THE PROBLEM
Print the entries underneath word for word, omitting whatever pictures they contain.

##### RECORD EXTRACTS #####

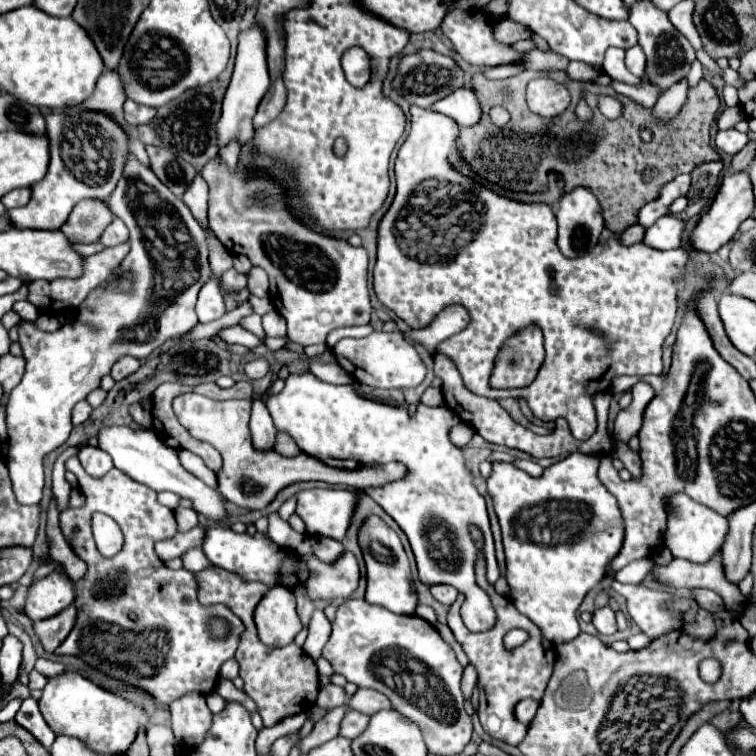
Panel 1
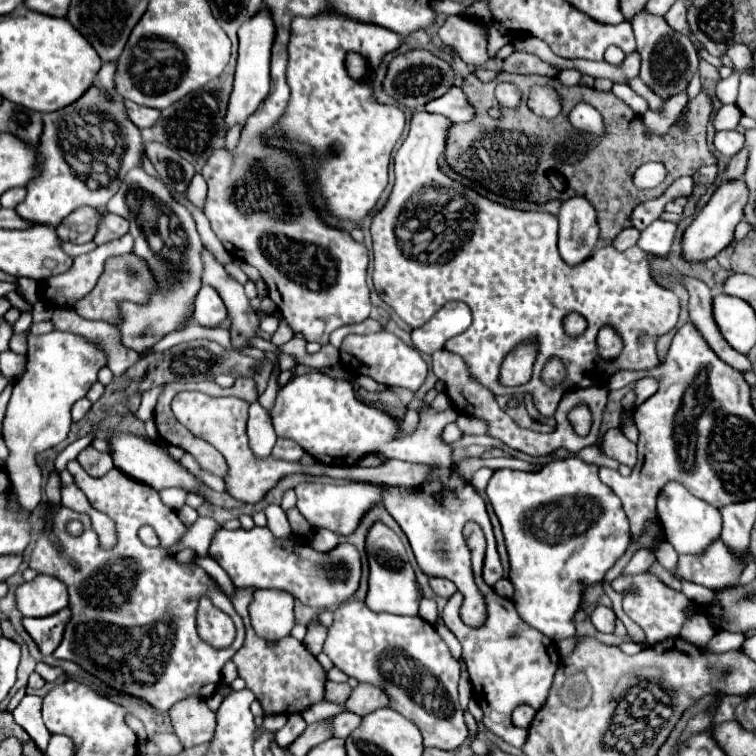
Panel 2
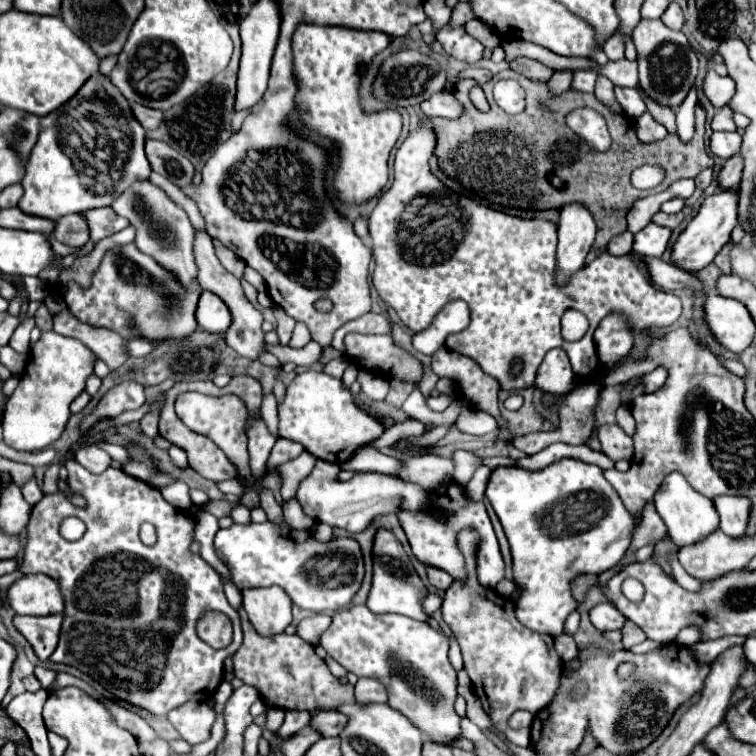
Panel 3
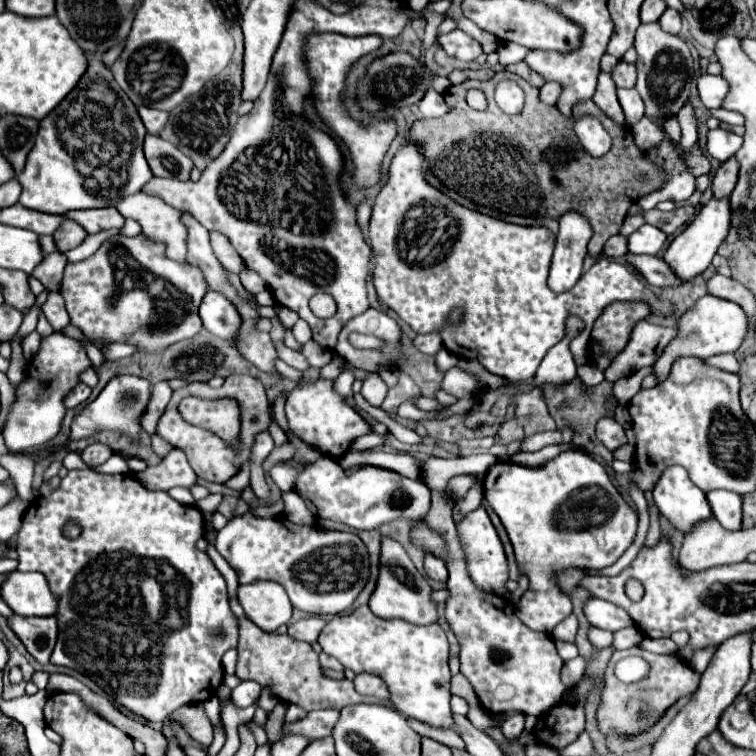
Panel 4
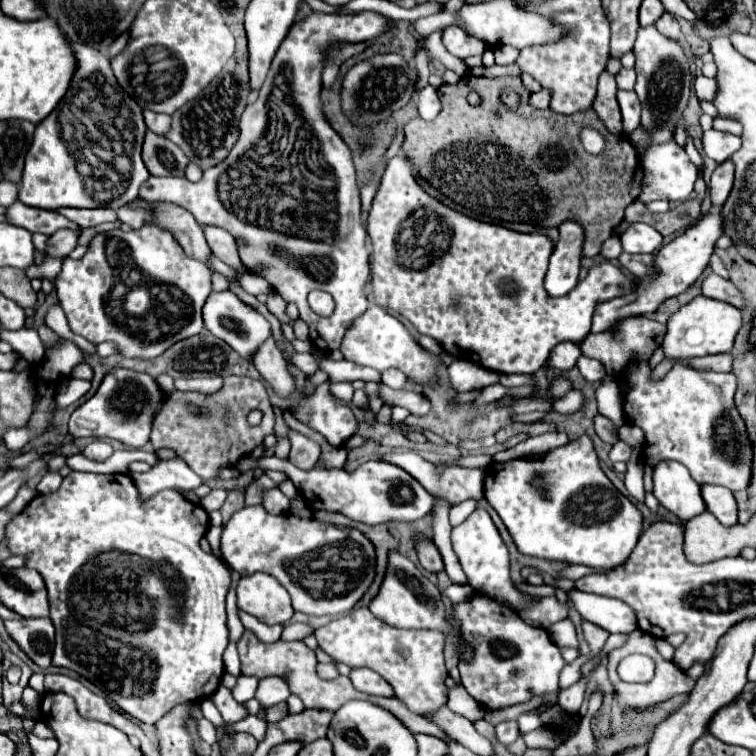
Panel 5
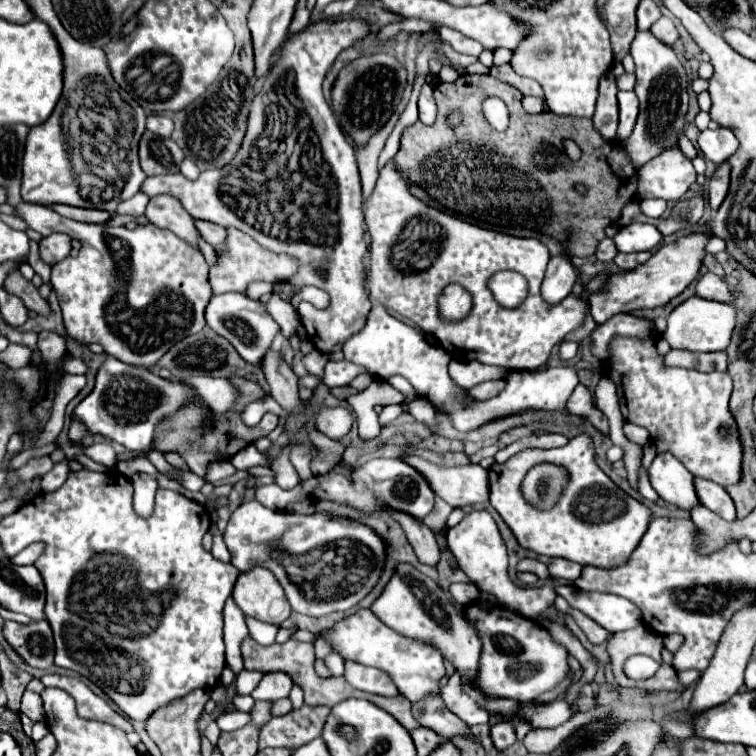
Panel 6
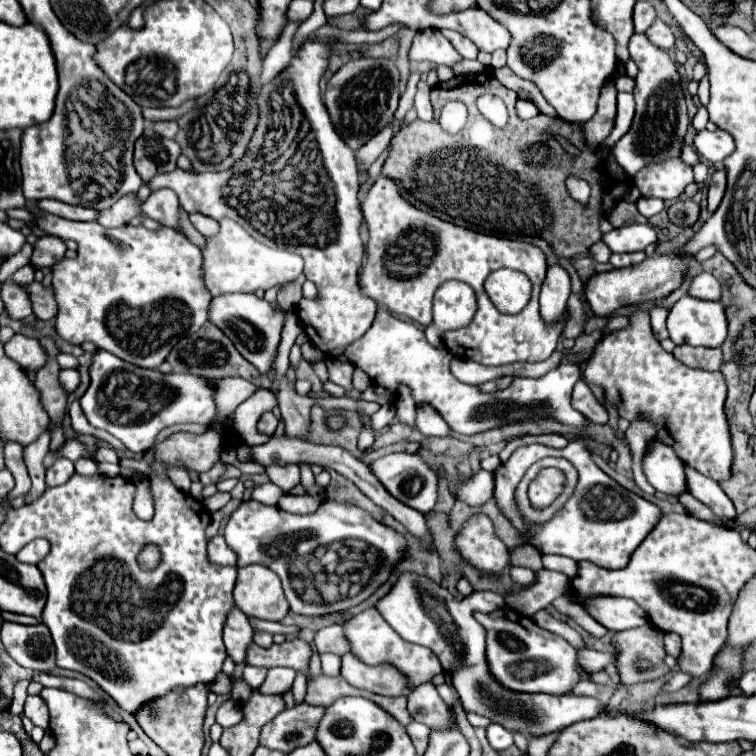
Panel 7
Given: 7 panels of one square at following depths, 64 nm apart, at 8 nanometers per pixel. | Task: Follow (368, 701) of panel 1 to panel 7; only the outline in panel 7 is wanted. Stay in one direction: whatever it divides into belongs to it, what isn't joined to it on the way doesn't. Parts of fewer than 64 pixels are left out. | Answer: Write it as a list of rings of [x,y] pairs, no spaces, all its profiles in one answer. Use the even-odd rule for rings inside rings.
[[[348,652],[342,656],[342,676],[356,688],[384,696],[406,696],[410,690],[408,678],[392,664],[364,664],[356,654]]]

#####

RESPONSE
Panel 1
Panel 2
Panel 3
Panel 4
Panel 5
Panel 6
Panel 7
Given: 7 panels of one square at following depths, 64 nm apart, at 8 nanometers per pixel. | Task: Follow (368, 701) of panel 1 to panel 7; only the outline in panel 7 is wanted. Stay in one direction: whatever it divides into belongs to it, what isn't joined to it on the way doesn't. Parts of fewer than 64 pixels are left out. | Answer: Write it as a list of rings of [x,y] pairs, no spaces, all its profiles in one answer. Use the even-odd rule for rings inside rings.
[[[348,652],[342,656],[342,676],[356,688],[384,696],[406,696],[410,690],[408,678],[392,664],[364,664],[356,654]]]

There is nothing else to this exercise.